Each entry below needs to be copied exactly, with nothing dropped.

# Excerpts from a dataset:
BEGIN

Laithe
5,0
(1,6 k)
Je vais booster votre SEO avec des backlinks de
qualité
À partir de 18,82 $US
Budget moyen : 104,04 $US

END

# Task answer:
Laithe
5,0
(1,6 k)
Je vais booster votre SEO avec des backlinks de
qualité
À partir de 18,82 $US
Budget moyen : 104,04 $US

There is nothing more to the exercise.